Easiest way to load the best model checkpoint after training w/ pytorch lightning

I have a notebook based on Supercharge your Training with PyTorch Lightning + Weights & Biases and I’m wondering what the easiest approach to load a model with the best checkpoint after training finishes.

I’m assuming that after training the “model” instance will just have the weights of the most recent epoch, which might not be the most accurate model (in case it started overfitting etc).

Specifically I was looking for an easy way to get the directory where the checkpoints artifacts are stored, which in my case look like this: ./MnistKaggle/1vzsgin6/checkpoints, where 1vzsgin6 is the run id auto-generated by wandb.

One (clunky) way to do it would be:

wandb_logger = WandbLogger(project="MnistKaggle")
checkpoint_dir_path = None

def my_after_save_checkpoint(checkpoint):
  checkpoint_dir_path = checkpoint.dirpath

wandb_logger.after_save_checkpoint = my_after_save_checkpoint

# Now find the checkpoint file in the checkpoint_dir_path directory and load the model from that.

Is there an easier way? I was sorta expecting the WandbLogger object to have an easy method like get_save_checkpoint_dirpath(), but I’m not seeing anything.

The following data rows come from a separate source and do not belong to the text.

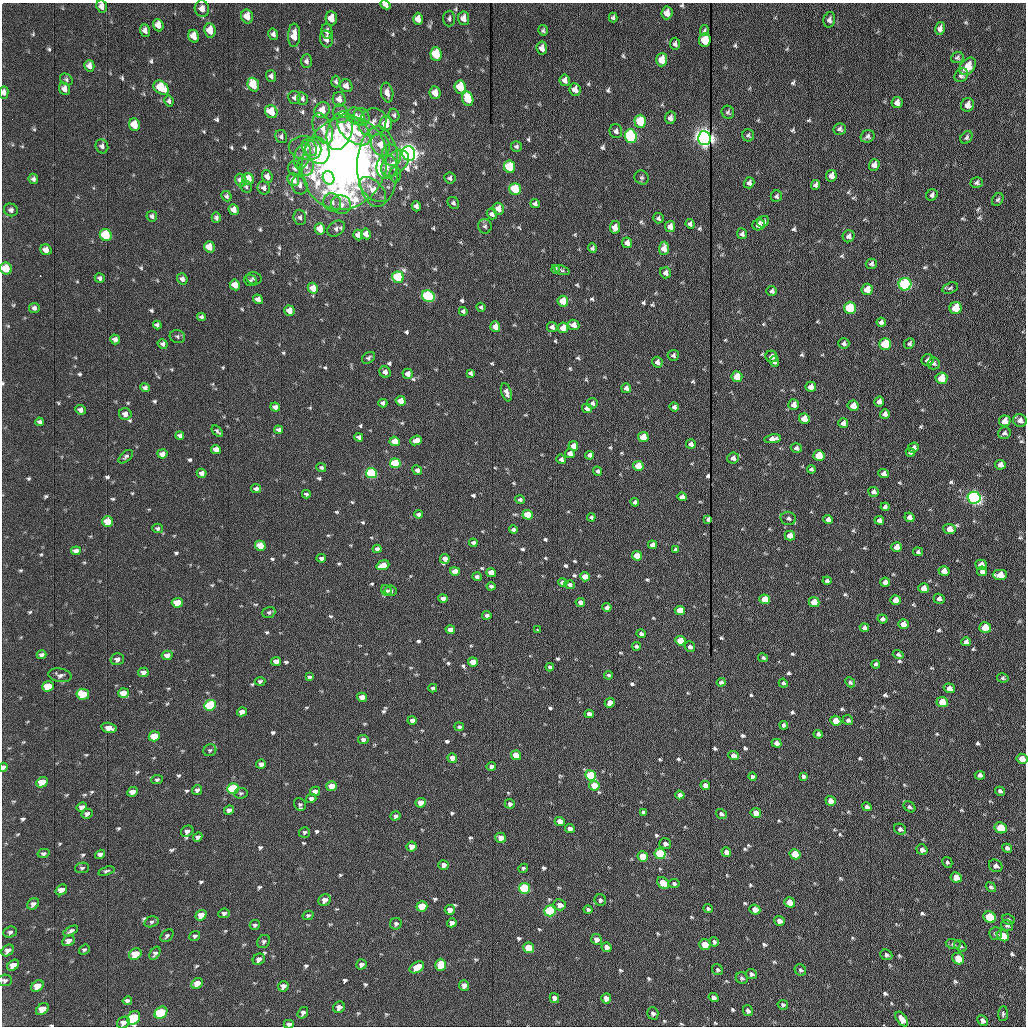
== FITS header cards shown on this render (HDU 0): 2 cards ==
NAXIS1  =                 1024 /fastest changing axis
NAXIS2  =                 1024 /next to fastest changing axis

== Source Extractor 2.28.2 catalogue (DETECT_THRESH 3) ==
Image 1024 x 1024 px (HDU 0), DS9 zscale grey, 1 PNG px = 1 image px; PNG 1028 x 1028 px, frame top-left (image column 1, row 1024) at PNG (2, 3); each listed source drawn as its Kron ellipse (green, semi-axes under 4 px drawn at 4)
Background 1170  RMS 12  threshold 36.1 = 3 sigma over >= 5 px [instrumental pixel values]
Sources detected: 739; of the 739, the 500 brightest by FLUX_AUTO listed and drawn (239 fainter detections omitted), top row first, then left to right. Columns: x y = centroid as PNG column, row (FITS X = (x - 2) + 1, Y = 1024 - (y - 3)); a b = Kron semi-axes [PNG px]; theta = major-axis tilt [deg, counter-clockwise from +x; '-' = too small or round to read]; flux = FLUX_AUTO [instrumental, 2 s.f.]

Thanks in advance for any help!

Hi @tleyden , happy to help. Please review the following resource on model checkpointing and retrieval.

A common flow would be to log a model checkpoint as in the example then to also log a “best model” artifact. Since artifacts are versioned you don’t have to worry about renaming the new “best model” artifact. Then at the end of your run you not only have an artifact history of your model at each of the checkpoints but also a versioned history of all the best models.

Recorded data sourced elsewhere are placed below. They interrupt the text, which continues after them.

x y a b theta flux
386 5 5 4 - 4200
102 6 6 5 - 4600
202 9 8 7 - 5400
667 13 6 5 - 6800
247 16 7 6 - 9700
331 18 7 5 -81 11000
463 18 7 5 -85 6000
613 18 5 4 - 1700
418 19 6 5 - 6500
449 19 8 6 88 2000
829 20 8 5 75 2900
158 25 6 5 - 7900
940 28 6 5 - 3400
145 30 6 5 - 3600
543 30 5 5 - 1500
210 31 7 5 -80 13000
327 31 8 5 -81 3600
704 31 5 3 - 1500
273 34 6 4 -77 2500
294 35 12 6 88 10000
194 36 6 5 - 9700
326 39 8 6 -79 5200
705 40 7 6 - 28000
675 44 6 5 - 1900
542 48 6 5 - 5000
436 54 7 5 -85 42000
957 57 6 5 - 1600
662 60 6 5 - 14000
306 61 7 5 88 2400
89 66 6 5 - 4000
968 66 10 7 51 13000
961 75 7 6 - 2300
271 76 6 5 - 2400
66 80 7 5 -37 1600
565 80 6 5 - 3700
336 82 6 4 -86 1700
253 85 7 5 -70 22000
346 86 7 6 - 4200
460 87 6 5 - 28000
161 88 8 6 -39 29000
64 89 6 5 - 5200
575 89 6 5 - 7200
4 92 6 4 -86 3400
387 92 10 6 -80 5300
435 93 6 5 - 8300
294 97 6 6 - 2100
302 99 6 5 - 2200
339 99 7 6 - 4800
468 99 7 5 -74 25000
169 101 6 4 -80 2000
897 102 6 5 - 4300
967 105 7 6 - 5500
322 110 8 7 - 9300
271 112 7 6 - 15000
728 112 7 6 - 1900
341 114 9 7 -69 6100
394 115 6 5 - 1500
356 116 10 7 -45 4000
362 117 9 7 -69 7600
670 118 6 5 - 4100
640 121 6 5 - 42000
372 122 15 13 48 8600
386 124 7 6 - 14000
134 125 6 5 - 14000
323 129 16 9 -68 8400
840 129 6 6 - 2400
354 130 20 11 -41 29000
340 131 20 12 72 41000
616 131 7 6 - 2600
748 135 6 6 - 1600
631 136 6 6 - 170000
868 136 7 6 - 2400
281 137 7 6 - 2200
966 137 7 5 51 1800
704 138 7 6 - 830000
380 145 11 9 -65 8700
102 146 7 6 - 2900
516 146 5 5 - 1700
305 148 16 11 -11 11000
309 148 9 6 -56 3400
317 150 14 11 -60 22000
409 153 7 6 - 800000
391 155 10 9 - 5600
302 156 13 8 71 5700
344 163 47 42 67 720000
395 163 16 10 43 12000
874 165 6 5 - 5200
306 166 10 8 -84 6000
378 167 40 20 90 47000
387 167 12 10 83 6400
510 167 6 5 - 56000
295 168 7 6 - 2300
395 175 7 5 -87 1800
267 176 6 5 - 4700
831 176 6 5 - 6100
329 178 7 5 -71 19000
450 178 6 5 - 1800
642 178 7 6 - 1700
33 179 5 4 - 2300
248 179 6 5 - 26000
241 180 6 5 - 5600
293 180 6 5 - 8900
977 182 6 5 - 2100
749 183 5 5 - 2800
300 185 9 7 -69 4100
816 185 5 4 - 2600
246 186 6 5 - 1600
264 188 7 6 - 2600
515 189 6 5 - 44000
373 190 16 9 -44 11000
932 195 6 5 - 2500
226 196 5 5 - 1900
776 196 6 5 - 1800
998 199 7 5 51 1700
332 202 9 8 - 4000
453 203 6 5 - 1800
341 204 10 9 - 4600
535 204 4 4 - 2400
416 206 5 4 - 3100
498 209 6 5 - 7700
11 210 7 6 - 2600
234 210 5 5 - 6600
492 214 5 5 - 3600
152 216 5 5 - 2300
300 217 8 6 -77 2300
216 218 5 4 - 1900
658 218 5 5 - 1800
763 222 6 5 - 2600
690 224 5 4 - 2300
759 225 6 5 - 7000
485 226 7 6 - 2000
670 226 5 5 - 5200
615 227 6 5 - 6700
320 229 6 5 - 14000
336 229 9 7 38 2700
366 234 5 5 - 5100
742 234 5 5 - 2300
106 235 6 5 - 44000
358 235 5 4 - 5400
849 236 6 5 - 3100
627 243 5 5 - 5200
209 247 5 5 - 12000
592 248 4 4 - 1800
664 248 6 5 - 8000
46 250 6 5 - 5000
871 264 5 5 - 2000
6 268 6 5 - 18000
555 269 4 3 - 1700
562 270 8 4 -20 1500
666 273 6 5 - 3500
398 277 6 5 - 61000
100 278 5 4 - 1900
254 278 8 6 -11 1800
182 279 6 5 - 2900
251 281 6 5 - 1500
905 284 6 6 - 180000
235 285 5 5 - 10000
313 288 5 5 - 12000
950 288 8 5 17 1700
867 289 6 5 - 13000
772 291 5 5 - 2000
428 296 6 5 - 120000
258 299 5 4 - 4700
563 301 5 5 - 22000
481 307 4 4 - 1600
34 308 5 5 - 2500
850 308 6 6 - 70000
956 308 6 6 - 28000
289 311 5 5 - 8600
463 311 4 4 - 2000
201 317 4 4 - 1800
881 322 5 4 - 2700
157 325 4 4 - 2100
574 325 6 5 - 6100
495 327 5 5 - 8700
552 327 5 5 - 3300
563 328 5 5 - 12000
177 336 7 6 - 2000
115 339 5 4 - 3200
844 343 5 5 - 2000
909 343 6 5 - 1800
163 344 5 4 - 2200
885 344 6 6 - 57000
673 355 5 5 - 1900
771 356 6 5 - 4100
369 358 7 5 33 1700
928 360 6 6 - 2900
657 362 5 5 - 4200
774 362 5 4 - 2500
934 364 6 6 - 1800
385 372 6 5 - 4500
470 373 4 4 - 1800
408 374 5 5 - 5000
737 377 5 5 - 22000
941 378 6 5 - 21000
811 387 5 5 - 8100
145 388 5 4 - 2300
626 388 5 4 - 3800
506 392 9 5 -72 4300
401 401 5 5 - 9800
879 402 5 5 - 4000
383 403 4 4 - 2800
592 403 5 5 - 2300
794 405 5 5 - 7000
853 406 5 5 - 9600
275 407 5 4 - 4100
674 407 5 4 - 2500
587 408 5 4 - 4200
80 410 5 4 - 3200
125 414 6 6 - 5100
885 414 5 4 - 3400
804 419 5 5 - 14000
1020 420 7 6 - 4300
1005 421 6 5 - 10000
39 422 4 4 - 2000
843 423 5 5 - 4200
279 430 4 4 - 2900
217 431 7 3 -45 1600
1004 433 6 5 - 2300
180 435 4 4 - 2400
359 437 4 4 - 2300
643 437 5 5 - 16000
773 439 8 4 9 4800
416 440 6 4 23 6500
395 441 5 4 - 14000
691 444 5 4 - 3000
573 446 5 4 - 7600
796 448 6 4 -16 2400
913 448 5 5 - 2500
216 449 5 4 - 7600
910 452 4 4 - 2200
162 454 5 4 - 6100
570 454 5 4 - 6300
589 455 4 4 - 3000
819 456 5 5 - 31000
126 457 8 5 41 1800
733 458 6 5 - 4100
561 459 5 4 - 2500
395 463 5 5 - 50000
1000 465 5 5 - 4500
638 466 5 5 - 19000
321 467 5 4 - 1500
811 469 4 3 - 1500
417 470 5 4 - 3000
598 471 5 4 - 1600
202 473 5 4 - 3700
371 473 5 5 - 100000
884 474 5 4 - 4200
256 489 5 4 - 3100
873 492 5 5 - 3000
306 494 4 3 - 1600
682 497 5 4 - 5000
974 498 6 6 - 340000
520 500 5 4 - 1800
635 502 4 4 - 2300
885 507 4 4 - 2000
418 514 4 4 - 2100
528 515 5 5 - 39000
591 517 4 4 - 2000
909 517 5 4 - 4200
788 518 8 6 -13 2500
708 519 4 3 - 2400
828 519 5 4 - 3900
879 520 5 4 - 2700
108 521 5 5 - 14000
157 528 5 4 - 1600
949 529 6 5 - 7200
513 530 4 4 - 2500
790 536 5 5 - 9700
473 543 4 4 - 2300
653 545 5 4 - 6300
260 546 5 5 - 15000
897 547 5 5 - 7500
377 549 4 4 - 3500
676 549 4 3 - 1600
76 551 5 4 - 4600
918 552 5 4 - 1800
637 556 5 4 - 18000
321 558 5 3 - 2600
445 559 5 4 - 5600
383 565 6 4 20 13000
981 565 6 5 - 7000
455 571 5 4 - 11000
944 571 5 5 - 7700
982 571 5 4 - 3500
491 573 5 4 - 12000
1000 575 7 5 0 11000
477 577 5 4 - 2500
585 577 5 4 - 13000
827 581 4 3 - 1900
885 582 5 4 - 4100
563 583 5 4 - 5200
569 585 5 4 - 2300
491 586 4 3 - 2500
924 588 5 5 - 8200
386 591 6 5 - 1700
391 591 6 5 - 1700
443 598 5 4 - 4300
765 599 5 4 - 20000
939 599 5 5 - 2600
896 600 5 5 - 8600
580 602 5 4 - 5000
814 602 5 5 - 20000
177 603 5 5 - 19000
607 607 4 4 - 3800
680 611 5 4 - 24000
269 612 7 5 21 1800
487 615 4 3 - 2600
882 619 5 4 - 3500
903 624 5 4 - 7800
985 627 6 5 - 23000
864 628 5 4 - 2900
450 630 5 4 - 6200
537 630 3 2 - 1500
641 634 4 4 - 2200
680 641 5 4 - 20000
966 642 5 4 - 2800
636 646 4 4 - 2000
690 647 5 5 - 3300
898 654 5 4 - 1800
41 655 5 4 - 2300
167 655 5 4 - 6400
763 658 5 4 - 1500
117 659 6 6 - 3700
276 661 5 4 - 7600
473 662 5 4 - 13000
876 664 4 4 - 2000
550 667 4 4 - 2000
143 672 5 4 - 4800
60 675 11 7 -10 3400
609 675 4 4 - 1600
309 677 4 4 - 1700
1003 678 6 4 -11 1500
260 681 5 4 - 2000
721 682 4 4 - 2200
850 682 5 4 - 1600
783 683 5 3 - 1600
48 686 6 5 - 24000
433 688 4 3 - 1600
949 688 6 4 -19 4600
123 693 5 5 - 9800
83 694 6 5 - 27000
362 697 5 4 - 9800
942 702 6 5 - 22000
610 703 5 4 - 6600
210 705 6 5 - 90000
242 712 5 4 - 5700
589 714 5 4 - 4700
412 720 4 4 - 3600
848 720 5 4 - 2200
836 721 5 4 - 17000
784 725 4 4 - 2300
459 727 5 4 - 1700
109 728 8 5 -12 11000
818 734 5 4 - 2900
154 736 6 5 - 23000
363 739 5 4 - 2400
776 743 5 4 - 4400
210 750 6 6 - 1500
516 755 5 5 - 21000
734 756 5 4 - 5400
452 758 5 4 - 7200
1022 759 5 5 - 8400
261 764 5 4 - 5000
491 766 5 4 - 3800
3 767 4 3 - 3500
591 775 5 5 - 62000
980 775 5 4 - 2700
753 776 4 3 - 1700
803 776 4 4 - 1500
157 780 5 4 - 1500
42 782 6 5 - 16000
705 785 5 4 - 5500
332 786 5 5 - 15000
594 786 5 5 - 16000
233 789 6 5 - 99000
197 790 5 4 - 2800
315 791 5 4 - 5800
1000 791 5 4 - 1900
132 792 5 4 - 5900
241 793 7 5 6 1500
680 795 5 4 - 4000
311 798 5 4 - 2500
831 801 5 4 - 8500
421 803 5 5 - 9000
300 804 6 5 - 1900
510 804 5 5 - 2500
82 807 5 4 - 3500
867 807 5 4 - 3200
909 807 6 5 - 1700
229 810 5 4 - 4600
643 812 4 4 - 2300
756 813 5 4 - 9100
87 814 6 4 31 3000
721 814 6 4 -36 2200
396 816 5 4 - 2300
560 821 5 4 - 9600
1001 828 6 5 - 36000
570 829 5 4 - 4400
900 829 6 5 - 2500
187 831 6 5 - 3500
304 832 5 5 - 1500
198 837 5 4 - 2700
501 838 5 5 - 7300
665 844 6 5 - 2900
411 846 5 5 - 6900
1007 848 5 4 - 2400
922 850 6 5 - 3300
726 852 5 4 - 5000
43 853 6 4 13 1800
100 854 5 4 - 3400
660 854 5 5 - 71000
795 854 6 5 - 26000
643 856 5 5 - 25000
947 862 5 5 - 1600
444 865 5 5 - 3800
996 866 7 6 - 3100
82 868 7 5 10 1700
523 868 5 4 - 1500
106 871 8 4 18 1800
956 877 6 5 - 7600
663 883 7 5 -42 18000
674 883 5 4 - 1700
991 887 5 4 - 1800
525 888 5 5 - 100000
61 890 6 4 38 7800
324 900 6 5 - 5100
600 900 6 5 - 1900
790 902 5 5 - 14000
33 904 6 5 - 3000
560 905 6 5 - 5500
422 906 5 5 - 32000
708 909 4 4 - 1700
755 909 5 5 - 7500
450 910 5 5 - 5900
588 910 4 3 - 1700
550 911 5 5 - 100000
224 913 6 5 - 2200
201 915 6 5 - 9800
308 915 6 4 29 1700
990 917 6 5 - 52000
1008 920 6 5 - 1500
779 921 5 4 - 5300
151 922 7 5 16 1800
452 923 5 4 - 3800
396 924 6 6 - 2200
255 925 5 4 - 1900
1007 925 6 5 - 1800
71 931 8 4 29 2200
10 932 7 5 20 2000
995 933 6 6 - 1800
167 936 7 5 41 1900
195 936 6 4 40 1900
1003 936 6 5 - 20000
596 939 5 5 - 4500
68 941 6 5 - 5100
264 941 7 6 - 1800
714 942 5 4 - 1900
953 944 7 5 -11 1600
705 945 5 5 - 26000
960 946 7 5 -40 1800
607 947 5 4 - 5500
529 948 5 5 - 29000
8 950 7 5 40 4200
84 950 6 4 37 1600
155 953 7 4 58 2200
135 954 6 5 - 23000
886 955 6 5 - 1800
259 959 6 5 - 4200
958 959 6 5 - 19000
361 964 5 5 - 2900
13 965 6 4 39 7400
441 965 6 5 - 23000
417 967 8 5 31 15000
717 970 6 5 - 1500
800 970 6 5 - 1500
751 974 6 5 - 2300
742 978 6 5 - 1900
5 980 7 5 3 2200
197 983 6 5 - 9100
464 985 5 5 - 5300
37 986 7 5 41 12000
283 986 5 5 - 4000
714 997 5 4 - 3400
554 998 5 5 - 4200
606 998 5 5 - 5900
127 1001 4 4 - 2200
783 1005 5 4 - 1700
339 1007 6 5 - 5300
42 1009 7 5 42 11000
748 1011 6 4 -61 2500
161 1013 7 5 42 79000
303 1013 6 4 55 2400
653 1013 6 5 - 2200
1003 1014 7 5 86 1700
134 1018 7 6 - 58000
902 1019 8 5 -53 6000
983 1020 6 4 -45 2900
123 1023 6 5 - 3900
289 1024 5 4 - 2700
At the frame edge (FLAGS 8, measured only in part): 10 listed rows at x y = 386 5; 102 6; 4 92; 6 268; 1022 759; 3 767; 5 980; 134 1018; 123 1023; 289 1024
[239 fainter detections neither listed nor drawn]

Hi @tleyden since we have not heard back from you we are going to close this request. If you would like to re-open the conversation, please let us know!

Thanks for the tip about the “latest/best” aliases, I hadn’t seen that. So if I understand correctly, this would be downloading the model checkpoint locally via the API - which is somewhat redundant since I assume it’s already saved locally, but it provides more control in terms of being able to specify those aliases.